Proving tan\theta=(1-\sqrt{2})cot\theta

[ron_jay]

Homework Statement

There are two inclined planes each having an inclination of $$\alpha$$. A projectile is launched from the midpoint between these two inclines such that the distance from the projectile on the ground to the inclines is x on either side.The angle of projection is $$\alpha$$ + $$\theta$$and the initial velocity is u. The projectile just grazes the lower incline(having acute angle or $$\alpha$$ towards it) and lands on the other incline with an angle of 90 degrees to the incline.

Homework Equations

how do we prove that :

tan $$\theta$$=(1-$$\sqrt{2}$$)cot $$\theta$$

The Attempt at a Solution

Rotate the axis by $$\alpha$$ along the incline at the midpoint so that we have the angle of projection as $$\theta$$.The component acting downwards instead of g would be gcos $$\theta$$ and backwards gsin $$\theta$$.Next we equate it.Right?

 

[learningphysics]

Homework Statement

There are two inclined planes each having an inclination of $$\alpha$$. A projectile is launched from the midpoint between these two inclines such that the distance from the projectile on the ground to the inclines is x on either side.The angle of projection is $$\alpha$$ + $$\theta$$and the initial velocity is u.
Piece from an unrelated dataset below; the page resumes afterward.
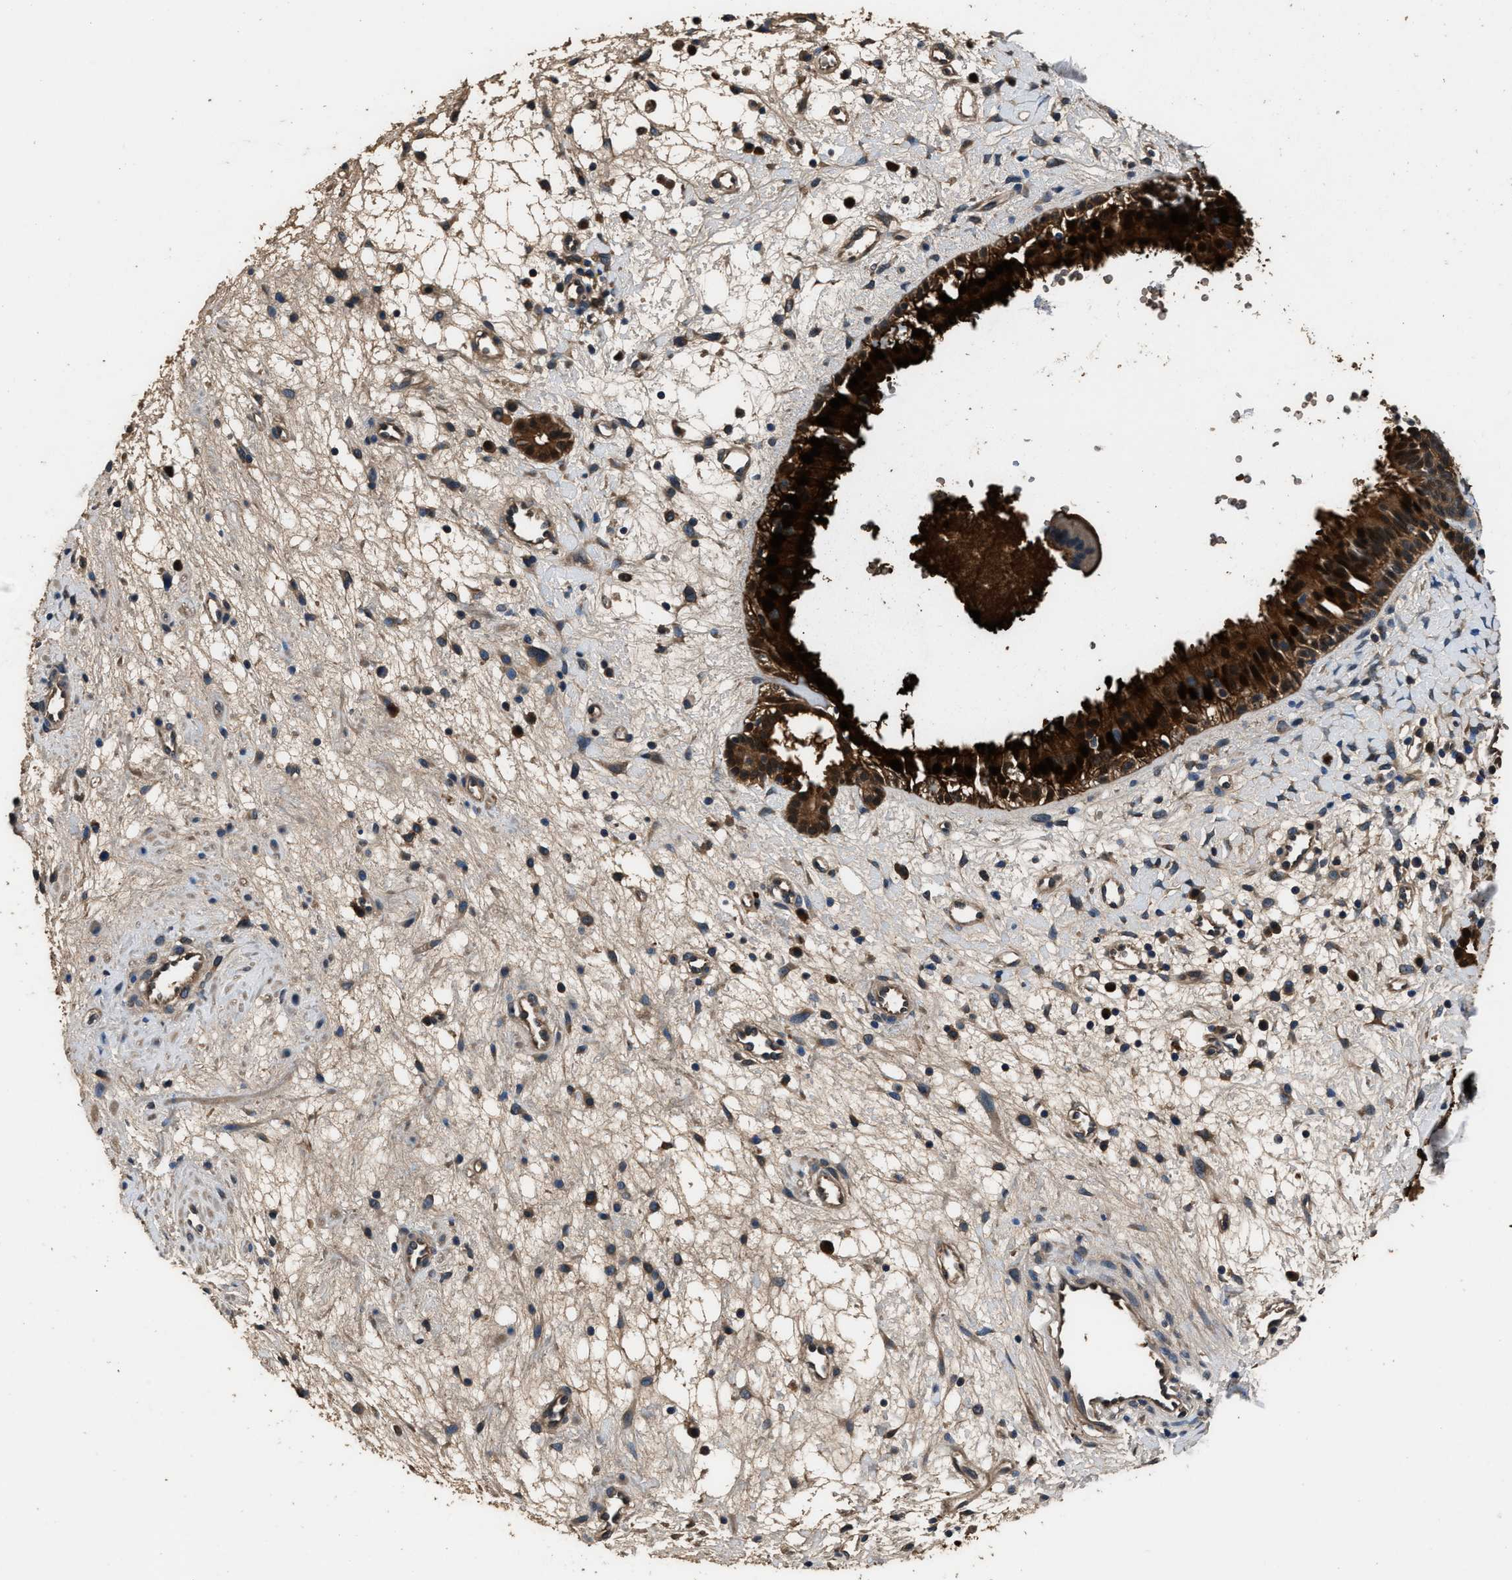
{"staining": {"intensity": "strong", "quantity": ">75%", "location": "cytoplasmic/membranous"}, "tissue": "nasopharynx", "cell_type": "Respiratory epithelial cells", "image_type": "normal", "snomed": [{"axis": "morphology", "description": "Normal tissue, NOS"}, {"axis": "topography", "description": "Nasopharynx"}], "caption": "Protein staining by IHC shows strong cytoplasmic/membranous staining in approximately >75% of respiratory epithelial cells in benign nasopharynx.", "gene": "GSTP1", "patient": {"sex": "male", "age": 22}}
The projectile just grazes the lower incline(having acute angle or $$\alpha$$ towards it) and lands on the other incline with an angle of 90 degrees to the incline.

Homework Equations

how do we prove that :

tan $$\theta$$=(1-$$\sqrt{2}$$)cot $$\theta$$

The Attempt at a Solution

Rotate the axis by $$\alpha$$ along the incline at the midpoint so that we have the angle of projection as $$\theta$$.The component acting downwards instead of g would be gcos $$\theta$$ and backwards gsin $$\theta$$.Next we equate it.Right?
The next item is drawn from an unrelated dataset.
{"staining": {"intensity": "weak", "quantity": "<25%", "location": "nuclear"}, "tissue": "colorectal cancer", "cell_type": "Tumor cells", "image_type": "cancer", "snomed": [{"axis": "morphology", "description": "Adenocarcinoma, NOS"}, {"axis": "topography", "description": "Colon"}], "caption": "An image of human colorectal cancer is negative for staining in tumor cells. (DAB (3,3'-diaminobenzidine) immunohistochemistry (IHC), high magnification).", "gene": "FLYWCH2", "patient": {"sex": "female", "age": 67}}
Good idea to rotate the axes... I'm guessing there's supposed to be an $$\alpha$$ in that equation you need to prove. also the downward component of gravity would be $$gcos\alpha$$ and the backward would be $$gsin\alpha$$

Not sure what you meant by equate it... but treat it like an ordinary kinematics problem now... see what you can get from the kinematics equations. Note that when the object lands, the backward component of velocity is 0 (along the new axes)...

 

[pardesi]

i didn't get the question.probablya diagram should help.
well if the projectile is launcehd in between them how cum it touches both of them?

 

[ron_jay]

Good idea to rotate the axes... I'm guessing there's supposed to be an $$\alpha$$.

Not sure what you meant by equate it... but treat it like an ordinary kinematics problem now... see what you can get from the kinematics equations. Note that when the object lands, the backward component of velocity is 0 (along the new axes)...

i didn't get the question.probablya diagram should help.
well if the projectile is launcehd in between them how cum it touches both of them?

Here's a diagram which should clear your understanding.

 

[learningphysics]

Here's a diagram which should clear your understanding.

Are you sure that's what you're supposed to prove? I went through the problem and I get that relationship but I get $$cot\alpha$$ on the right side.